* **Selected extract**
We are at the edge of a digital shift that many marketers (and even fewer executive teams) are still adapting to: the convergence of Gen Z’s radically different content consumption habits and Google’s pivot toward AI-driven search is transforming how customers discover, evaluate, and purchase products. This shift is both algorithmic, with AI-generated answers replacing the traditional search ranking logic, and behavioral: with Gen-Z’s preference for visual content first, they are more likely to search for answers on social networks like TikTok.
At Digiflow, our role has always been to help brands thrive where others stall. From SEO frameworks to short-form video strategies, we are always ready to move our clients to the next level. This new era of search is no exception, but it demands urgent, strategic adaptation.
From Keywords to Conversations: The New Search Paradigm Has Arrived
Google Search, as we’ve known it, is being reengineered from the ground up. The launch of AI Overviews and AI Mode, revealed at Google I/O 2025, is the company’s most dramatic shift in two decades, changing how results are shown for users and reducing organic link visibility. According to Google’s Head of Search, Liz Reid, “This is the future of Google Search – a search that goes beyond information to intelligence.”
What does that mean in practice?
- Users are receiving detailed, AI-generated answers without needing to click: according to SEMrush, AI appears on about 88% of informational queries and 8% of commercial queries.
- Key performance indicators, such as time on page, bounce rate, and scroll depth are becoming less accessible, as users consume answers directly in AI search environments.
- Click-through rates are down, while cost-per-clicks are at historic highs.
Veteran search marketers like Michael Bonfils have called this “the most difficult search environment” in years, with brands scrambling to replace vanishing traffic and missing ROI. To navigate this environment, brands must shift their focus from optimizing for visits to optimizing for presence, specifically in AI-generated answers, short-form video search, and zero-click discovery touchpoints.
SEO Is Foundational, but It no longer ends at the SERP
Some executives are wondering: Is SEO dead? The short answer is no. In fact, new research analyzing over 25,000 search queries shows that websites ranking #1 on Google appear in AI-generated search results 25% of the time. Traditional SEO is now the foundation for AI visibility.
But to be clear: it’s no longer about keywords, it’s about questions and answers. AI engines don’t want the best page, they want the best answer and that requires content structured around user intent – with clarity, specificity, and conversational tone.

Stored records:
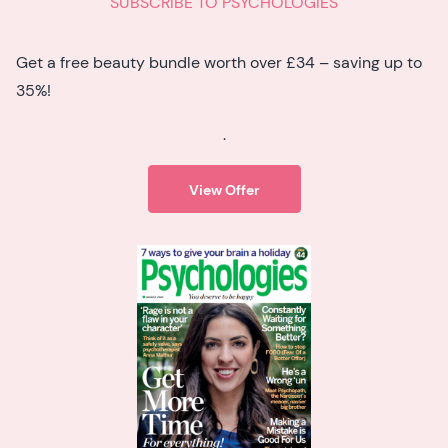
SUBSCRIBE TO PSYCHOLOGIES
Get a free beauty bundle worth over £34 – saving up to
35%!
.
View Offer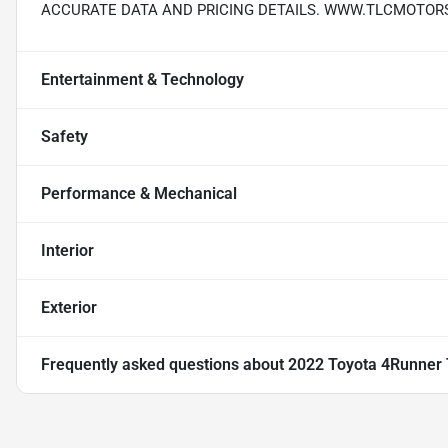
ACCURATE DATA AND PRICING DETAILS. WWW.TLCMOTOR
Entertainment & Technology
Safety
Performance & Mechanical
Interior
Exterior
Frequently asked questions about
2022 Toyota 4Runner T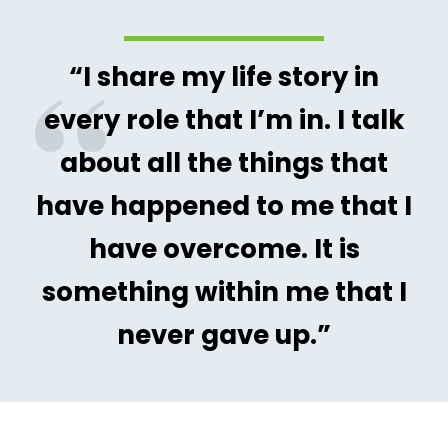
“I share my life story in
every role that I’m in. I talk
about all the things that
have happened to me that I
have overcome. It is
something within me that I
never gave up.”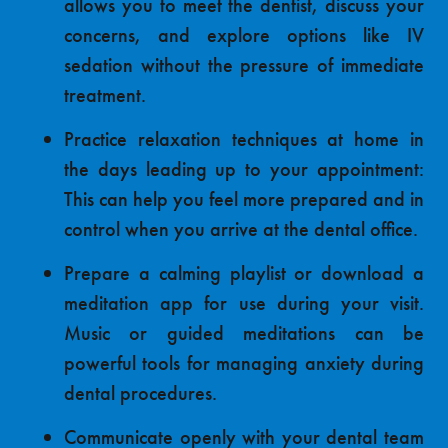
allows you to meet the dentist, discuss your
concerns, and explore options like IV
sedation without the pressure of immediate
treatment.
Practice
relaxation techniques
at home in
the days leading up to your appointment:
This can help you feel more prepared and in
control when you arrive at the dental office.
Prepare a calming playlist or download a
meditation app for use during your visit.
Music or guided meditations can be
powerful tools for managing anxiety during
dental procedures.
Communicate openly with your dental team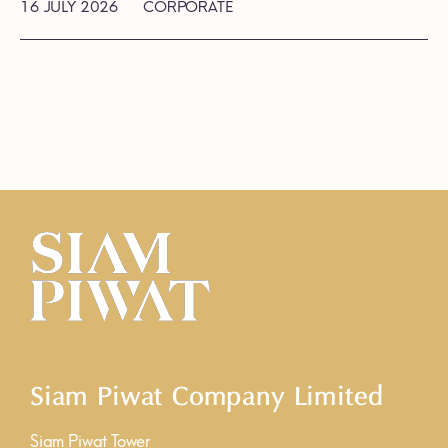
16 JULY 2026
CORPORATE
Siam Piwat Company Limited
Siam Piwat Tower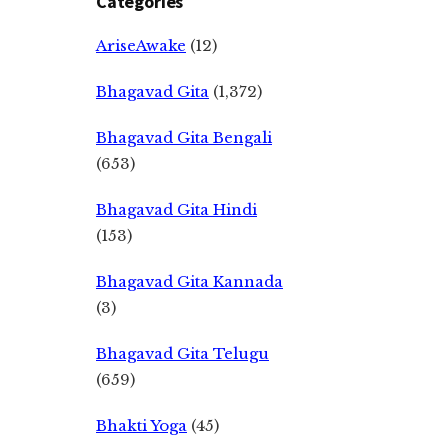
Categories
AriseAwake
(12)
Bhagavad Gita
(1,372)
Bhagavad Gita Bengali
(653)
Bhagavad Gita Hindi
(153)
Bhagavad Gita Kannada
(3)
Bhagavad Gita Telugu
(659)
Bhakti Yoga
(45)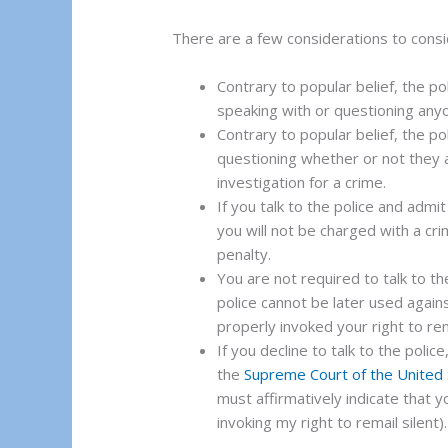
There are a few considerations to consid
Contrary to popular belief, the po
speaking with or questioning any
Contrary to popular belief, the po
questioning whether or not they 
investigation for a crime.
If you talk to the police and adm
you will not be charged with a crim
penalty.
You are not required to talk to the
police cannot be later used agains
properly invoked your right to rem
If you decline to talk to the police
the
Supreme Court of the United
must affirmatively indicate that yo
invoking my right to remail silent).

---

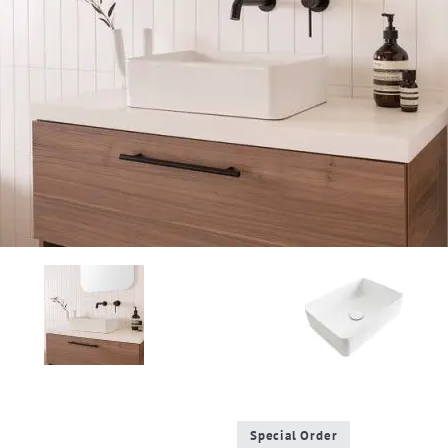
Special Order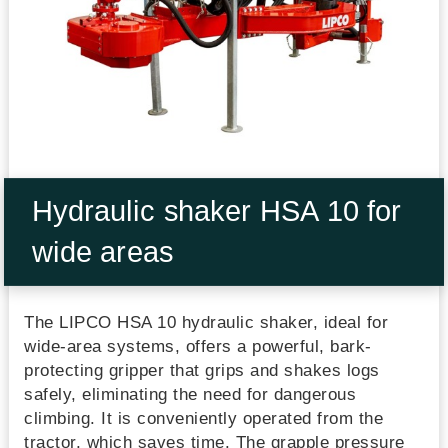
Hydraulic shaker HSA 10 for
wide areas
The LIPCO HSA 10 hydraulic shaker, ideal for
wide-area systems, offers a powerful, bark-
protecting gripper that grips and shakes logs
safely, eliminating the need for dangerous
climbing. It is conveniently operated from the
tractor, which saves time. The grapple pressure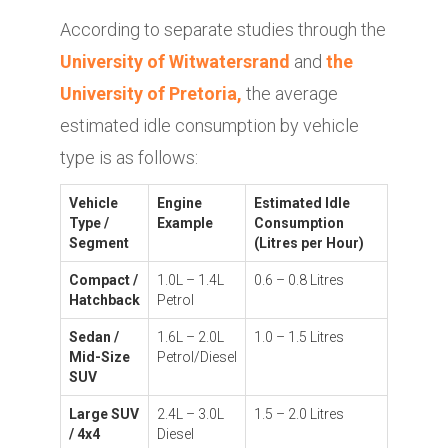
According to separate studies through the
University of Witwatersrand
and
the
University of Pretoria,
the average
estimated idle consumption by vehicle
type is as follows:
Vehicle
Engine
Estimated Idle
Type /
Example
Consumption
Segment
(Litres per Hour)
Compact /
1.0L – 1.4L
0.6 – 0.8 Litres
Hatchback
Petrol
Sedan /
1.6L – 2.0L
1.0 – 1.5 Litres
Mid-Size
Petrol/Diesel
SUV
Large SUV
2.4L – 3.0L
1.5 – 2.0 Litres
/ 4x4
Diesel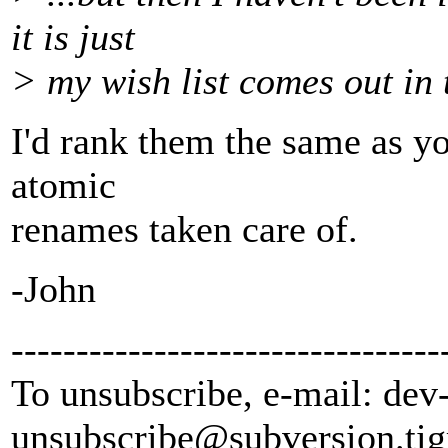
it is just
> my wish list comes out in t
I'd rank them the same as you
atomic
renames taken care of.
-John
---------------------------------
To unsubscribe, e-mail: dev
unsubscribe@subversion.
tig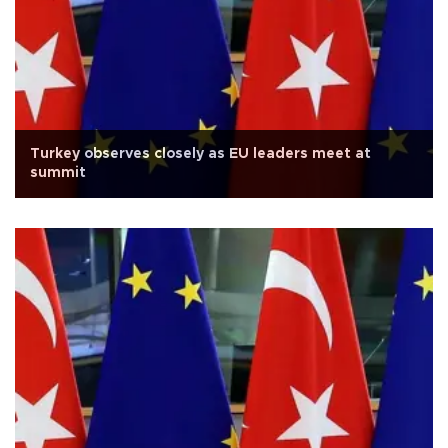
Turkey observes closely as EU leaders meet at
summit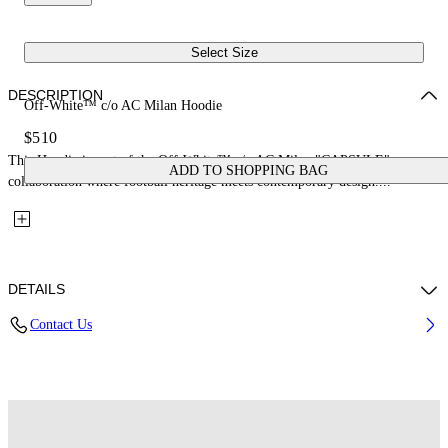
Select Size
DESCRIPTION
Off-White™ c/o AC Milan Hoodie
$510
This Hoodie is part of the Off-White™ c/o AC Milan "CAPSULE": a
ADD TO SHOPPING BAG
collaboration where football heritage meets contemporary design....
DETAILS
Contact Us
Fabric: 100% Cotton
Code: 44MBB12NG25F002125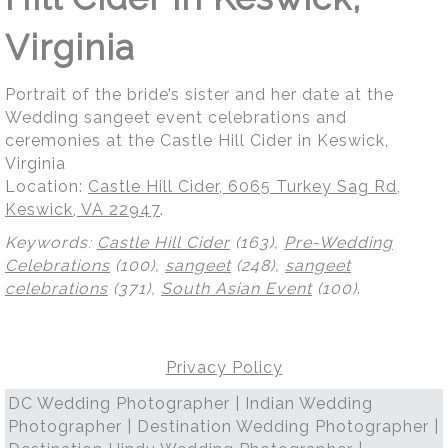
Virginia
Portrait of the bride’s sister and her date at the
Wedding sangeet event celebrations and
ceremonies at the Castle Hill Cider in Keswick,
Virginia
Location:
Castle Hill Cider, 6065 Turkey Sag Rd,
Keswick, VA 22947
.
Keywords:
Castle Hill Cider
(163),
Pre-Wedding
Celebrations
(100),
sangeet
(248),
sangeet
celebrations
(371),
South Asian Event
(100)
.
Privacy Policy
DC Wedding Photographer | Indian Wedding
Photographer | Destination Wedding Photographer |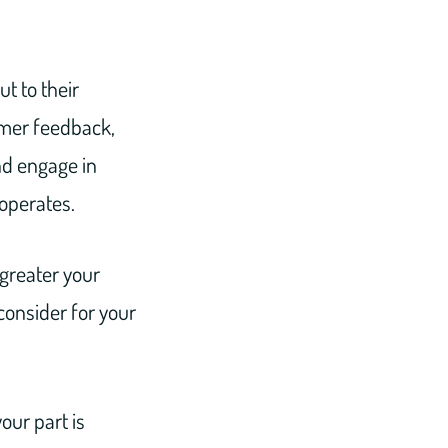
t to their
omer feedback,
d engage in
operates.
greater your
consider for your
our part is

* **Exercise set**
(1) Print the passage of the article on AI-driven search starting at "- Click-through rates" and ending at "for AI visibility.".
(2) Answer the following from the article on AI-driven search:
(a) At which event were AI Overviews and AI Mode revealed?
(b) According to SEMrush, on roughly what percentage of informational queries does AI appear?
(c) How many search queries did the new research on AI-generated results analyze?

* **Solutions in order**
(1)
- Click-through rates are down, while cost-per-clicks are at historic highs.
Veteran search marketers like Michael Bonfils have called this “the most difficult search environment” in years, with brands scrambling to replace vanishing traffic and missing ROI. To navigate this environment, brands must shift their focus from optimizing for visits to optimizing for presence, specifically in AI-generated answers, short-form video search, and zero-click discovery touchpoints.
SEO Is Foundational, but It no longer ends at the SERP
Some executives are wondering: Is SEO dead? The short answer is no. In fact, new research analyzing over 25,000 search queries shows that websites ranking #1 on Google appear in AI-generated search results 25% of the time. Traditional SEO is now the foundation for AI visibility.

(2)
(a) Google I/O 2025
(b) About 88%
(c) Over 25,000